Intelligent Infrastructure Crack Detection Using MSEDBO-Optimized Deep Learning
Infrastructure surface crack detection is a vital task in structural health monitoring, directly influencing the safety, durability, and serviceability of civil engineering assets. Although deep learning methods have achieved notable success in automated crack detection, their performance is often constrained by inefficient hyperparameter tuning, susceptibility to local optima, and suboptimal feature extraction. This study addresses these limitations by proposing an intelligent optimization-driven crack detection framework.
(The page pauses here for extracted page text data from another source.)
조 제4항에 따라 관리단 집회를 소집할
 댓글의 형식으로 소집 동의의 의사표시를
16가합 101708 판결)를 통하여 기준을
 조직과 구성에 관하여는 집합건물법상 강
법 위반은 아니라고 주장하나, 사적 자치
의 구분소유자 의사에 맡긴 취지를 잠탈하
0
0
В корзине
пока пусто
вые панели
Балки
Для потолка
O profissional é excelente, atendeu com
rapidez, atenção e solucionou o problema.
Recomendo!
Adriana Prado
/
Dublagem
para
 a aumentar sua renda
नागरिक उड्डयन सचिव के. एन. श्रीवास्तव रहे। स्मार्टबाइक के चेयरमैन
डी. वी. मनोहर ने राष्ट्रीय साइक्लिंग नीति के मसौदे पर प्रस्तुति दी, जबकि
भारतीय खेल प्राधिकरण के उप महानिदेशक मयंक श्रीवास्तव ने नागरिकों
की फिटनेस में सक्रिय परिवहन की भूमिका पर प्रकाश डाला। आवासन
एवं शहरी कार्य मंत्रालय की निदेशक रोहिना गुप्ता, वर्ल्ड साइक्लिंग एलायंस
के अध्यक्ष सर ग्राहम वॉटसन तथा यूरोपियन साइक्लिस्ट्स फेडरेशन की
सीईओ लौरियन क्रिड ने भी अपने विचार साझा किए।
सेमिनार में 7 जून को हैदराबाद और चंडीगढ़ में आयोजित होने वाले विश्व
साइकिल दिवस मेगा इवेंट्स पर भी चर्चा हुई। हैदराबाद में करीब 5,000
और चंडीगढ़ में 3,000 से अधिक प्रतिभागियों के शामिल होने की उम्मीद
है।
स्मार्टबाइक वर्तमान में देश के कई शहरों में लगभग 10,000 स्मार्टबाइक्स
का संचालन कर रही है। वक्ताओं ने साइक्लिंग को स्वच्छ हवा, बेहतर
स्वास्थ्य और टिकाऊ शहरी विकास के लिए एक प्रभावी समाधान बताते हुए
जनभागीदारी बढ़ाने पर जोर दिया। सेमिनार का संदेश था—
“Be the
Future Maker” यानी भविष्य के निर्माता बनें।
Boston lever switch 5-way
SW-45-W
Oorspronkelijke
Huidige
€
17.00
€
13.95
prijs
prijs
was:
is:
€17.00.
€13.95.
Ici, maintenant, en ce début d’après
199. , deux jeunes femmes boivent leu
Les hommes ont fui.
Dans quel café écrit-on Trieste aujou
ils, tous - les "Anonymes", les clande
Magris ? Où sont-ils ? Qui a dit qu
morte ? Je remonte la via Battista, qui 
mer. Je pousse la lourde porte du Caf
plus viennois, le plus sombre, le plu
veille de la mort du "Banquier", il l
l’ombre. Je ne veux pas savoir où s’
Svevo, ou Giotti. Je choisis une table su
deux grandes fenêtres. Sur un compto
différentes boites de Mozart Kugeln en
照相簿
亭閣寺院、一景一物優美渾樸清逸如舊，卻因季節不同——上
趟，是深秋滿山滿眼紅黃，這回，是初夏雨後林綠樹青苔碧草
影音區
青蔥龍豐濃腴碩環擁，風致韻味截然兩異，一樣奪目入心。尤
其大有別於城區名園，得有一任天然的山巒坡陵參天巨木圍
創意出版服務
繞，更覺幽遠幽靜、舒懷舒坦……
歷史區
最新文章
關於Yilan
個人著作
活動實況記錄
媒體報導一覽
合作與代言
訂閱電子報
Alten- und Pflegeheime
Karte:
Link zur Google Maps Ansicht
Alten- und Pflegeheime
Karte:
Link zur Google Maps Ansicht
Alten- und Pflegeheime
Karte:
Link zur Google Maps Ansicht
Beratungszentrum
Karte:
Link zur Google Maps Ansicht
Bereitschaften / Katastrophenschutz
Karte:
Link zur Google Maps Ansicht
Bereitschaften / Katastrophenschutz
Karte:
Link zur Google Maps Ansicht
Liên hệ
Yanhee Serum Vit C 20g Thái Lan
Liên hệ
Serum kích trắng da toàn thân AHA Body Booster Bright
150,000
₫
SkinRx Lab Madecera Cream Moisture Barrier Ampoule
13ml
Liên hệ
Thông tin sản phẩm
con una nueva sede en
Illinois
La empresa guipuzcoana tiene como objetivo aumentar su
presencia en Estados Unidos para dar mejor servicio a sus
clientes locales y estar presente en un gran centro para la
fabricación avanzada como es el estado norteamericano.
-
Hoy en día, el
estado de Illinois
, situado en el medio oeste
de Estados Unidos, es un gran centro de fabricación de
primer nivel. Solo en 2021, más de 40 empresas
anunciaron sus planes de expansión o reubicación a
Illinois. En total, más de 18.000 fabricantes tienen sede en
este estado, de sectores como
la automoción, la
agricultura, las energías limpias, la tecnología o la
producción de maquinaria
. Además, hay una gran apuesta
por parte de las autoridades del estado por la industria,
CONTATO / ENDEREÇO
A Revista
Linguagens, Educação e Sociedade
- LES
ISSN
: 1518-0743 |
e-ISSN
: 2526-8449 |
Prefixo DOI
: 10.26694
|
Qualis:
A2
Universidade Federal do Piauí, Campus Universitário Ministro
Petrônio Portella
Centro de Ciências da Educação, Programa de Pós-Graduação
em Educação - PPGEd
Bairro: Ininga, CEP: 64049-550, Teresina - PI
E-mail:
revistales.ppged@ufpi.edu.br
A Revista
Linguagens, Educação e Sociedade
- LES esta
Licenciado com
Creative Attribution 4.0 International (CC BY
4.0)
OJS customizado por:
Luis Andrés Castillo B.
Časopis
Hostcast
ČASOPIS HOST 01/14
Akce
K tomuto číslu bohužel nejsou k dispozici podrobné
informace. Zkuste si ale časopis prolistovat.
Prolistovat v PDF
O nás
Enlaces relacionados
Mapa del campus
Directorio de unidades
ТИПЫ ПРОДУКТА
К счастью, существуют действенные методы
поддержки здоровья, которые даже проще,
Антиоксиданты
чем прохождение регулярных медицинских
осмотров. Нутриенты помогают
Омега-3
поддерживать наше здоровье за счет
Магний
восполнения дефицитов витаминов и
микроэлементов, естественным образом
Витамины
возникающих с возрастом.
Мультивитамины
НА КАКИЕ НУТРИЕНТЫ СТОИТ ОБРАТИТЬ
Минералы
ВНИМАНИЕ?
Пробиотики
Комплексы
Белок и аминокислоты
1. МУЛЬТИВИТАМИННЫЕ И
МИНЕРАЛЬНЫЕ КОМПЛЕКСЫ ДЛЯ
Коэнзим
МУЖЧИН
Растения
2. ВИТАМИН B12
Limitations of Conventional Deep Learning-Based Crack Detection
Traditional deep learning models rely heavily on manual or heuristic-based hyperparameter selection, which can lead to unstable training outcomes and reduced generalization performance. Moreover, commonly used optimization techniques may become trapped in local optima, resulting in inaccurate crack localization and increased false positive rates, particularly when dealing with complex backgrounds and diverse infrastructure materials.
Multi-Strategy Enhanced Dung Beetle Optimizer (MSEDBO)
The proposed framework integrates a Multi-Strategy Enhanced Dung Beetle Optimizer (MSEDBO) to systematically optimize critical parameters within the crack detection pipeline. MSEDBO incorporates Latin Hypercube Sampling with elite population initialization, an improved sigmoid-based nonlinear control factor, sine–cosine algorithm integration, and multi-population mutation strategies. These enhancements collectively strengthen global exploration and local exploitation capabilities.
Integration with Deep Learning Models
By embedding MSEDBO into deep learning-based crack detection models, the framework enables adaptive optimization of network parameters and feature extraction processes. This synergy improves convergence behavior, enhances robustness against local optima, and ensures efficient learning across varying crack patterns and surface conditions in civil infrastructure.
Experimental Validation and Benchmark Datasets
The proposed approach was validated using multiple benchmark datasets, including CrackTree200, CFD, GAPs, and SDNET2018, covering a wide range of materials such as concrete pavements, asphalt roads, and bridge surfaces. Comparative experiments demonstrate that the MSEDBO-optimized framework consistently outperforms conventional optimization algorithms and baseline deep learning models.
Performance Gains and Practical Implications
Results show significant improvements, including an 8.7% increase in detection accuracy, a 12.3% improvement in precision, and a 15.6% reduction in false positive rates. The framework maintains computational efficiency while effectively avoiding local optima, making it well suited for real-world deployment. This research advances intelligent infrastructure monitoring by providing a robust optimization strategy to enhance the reliability and accuracy of automated crack detection systems.